Boeing: Don’t Give Up on Giving Up Control

Boeing and its CEO, James McNerney, have recently received high-profile coverage; both plus and minus.

Point: The relevant portion from my distribution angle concerns the apparent breakdown in Boeing’s partnership arrangement. I say, accent the positives.
Briefly, the world’s biggest aviation company has come out way ahead of archrival Airbus in the orders department for its latest commercial craft, the Dreamliner 787. That’s the plus side.
The minus is that Boeing has run into turbulence in its supply system and is having big trouble fulfilling the first of those orders booked. Part of the reason is that the 787 is the first major aircraft built with carbon-fiber plastics that are high strength but new technology; new technologies always have break-in challenges.  The other reason is that Boeing outsourced the design and fabrication of large component assemblies, such as the entire wing structure. At the same time, it coaxed (if that is the word) these ‘Tier I’ integrated solution vendors into waiting for payback and a share of profits when Boeing itself started receiving checks from end-customer airlines as they took delivery of their planes.
Suppliers can do handsomely for themselves in a Boeing-like arrangement . . . if they can deliver.  Unfortunately with the 787, some could not, at least initially. Boeing itself has since backed off from the integrated solution amd partner-dependent arrangement that was its own idea in the first place. The Times reports that “the company is retaking control.”

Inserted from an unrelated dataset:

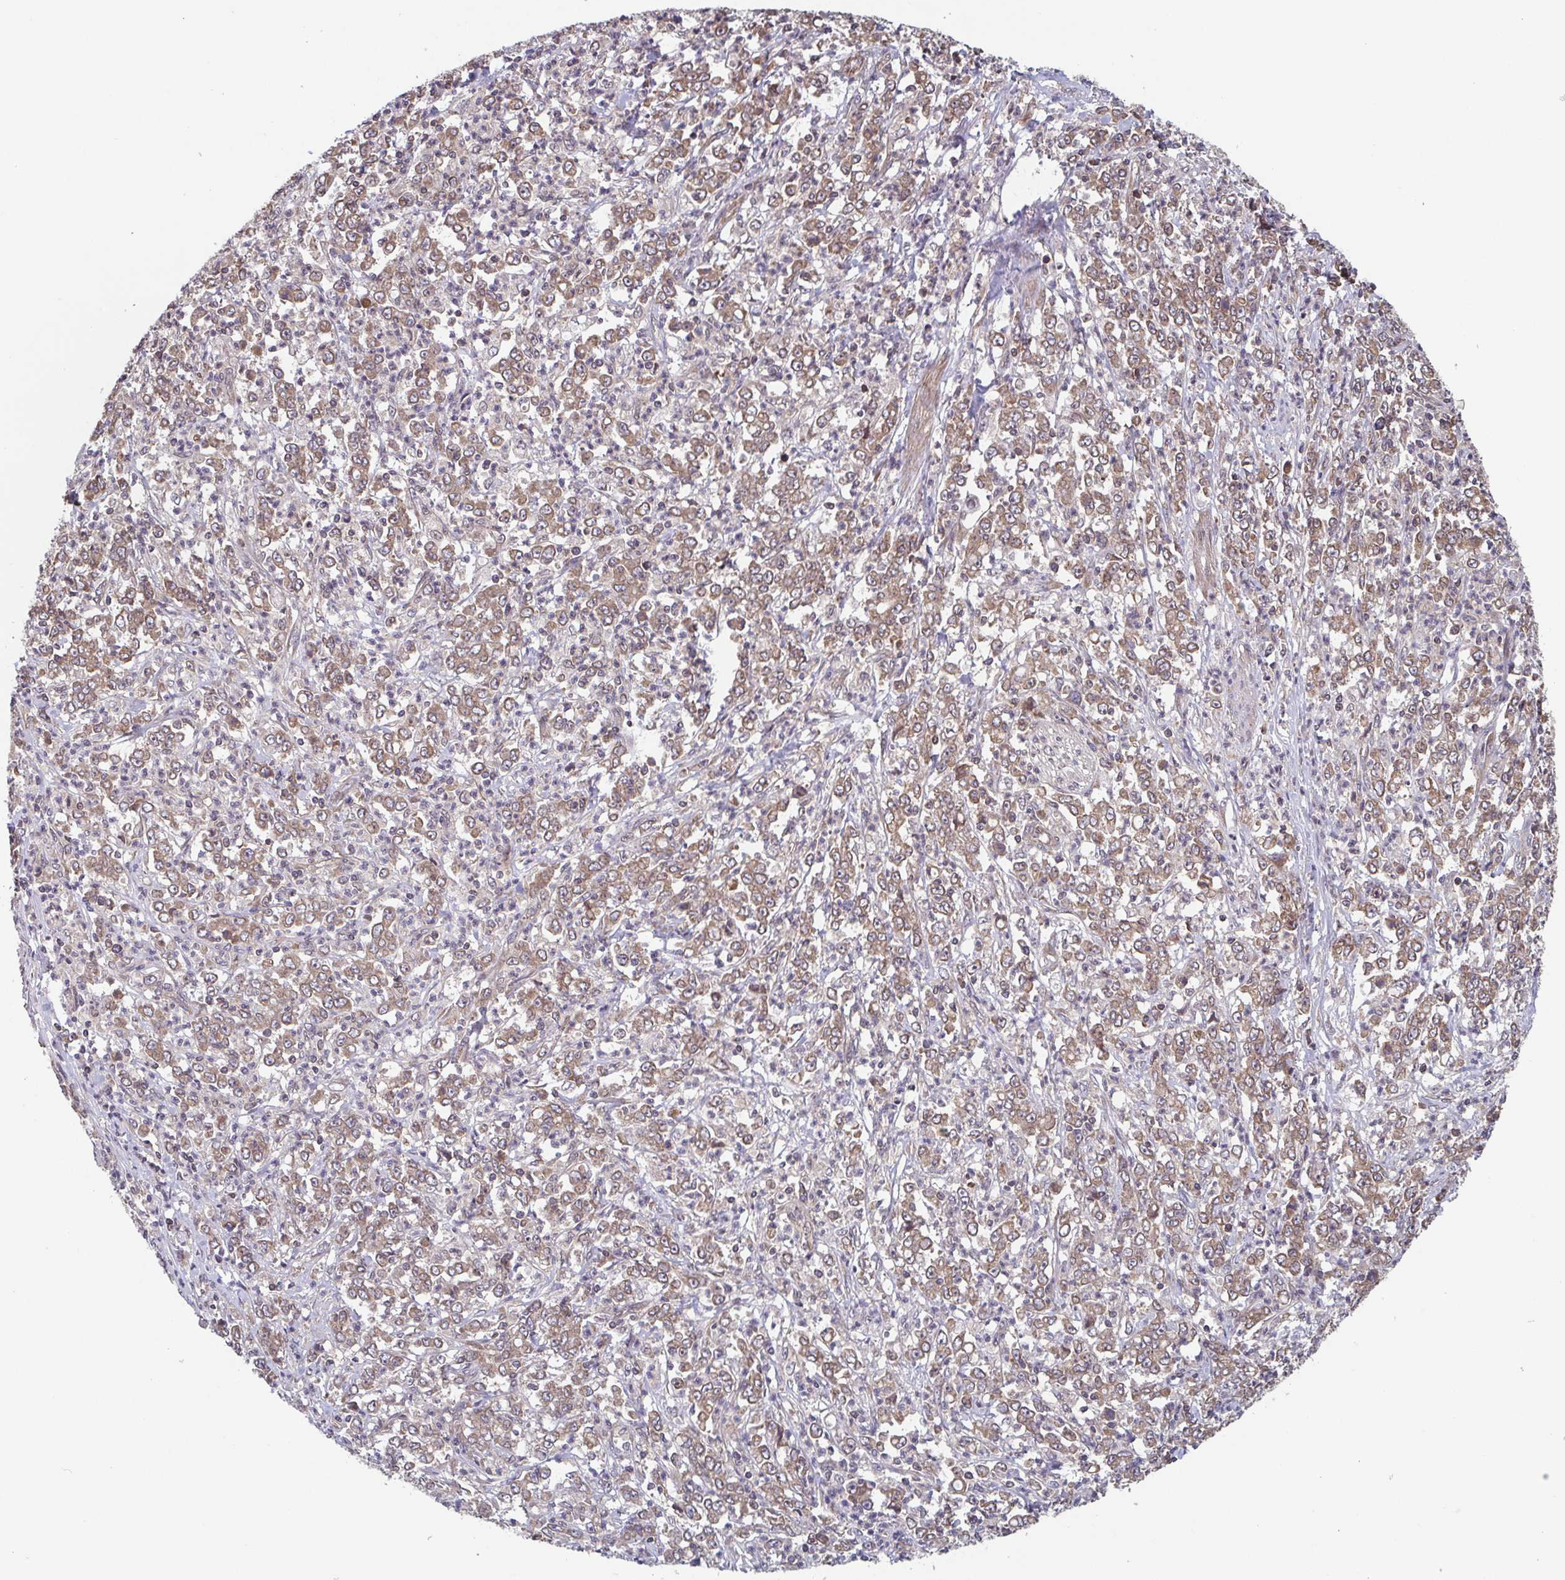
{"staining": {"intensity": "moderate", "quantity": ">75%", "location": "cytoplasmic/membranous"}, "tissue": "stomach cancer", "cell_type": "Tumor cells", "image_type": "cancer", "snomed": [{"axis": "morphology", "description": "Adenocarcinoma, NOS"}, {"axis": "topography", "description": "Stomach, lower"}], "caption": "This histopathology image demonstrates IHC staining of stomach cancer, with medium moderate cytoplasmic/membranous staining in approximately >75% of tumor cells.", "gene": "COPB1", "patient": {"sex": "female", "age": 71}}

Counterpoint: Given the stakes and what’s happened, you can’t fault Boeing for retreating into command mode. But we shouldn’t generalize. Boeing was not unwise to attempt heavy reliance on lead suppliers.
I favor relationships of the kind Boeing bet on initially. When enterprising upstream distributors or suppliers package multiple products and helpful services into unified platform solutions, that’s terrific – especially in cases like Boeing’s. Management was trying to get to market fast, years ahead of Airbus. Could Boeing have hit that market-driven deadline if it insisted on owning  all the design, testing, and integration tasks itself? I don’t think so, and neither did Boeing. They were justified in taking the risk. That they have pulled out of the production dive before crashing proves my point.
More generally, should downstream OE assemblers like Boeing never surrender design supervision and close control over production quality? No, that would be the wrong conclusion to draw. The right conclusion is this: Partnerships aren’t easy. They absolutely demand good communication, fair dealings, rational division of labor, and most of all trust. Earned trust.
The Times article implies that Boeing made a good faith effort to put those elements in place.  If so, we should be optimistic for Boeing. Its problems will sort out and production will coalesce.  The planes will get built, and when they do the money will start flowing in. Ultimately Boeing and its Tier One vendors will be happy, very happy.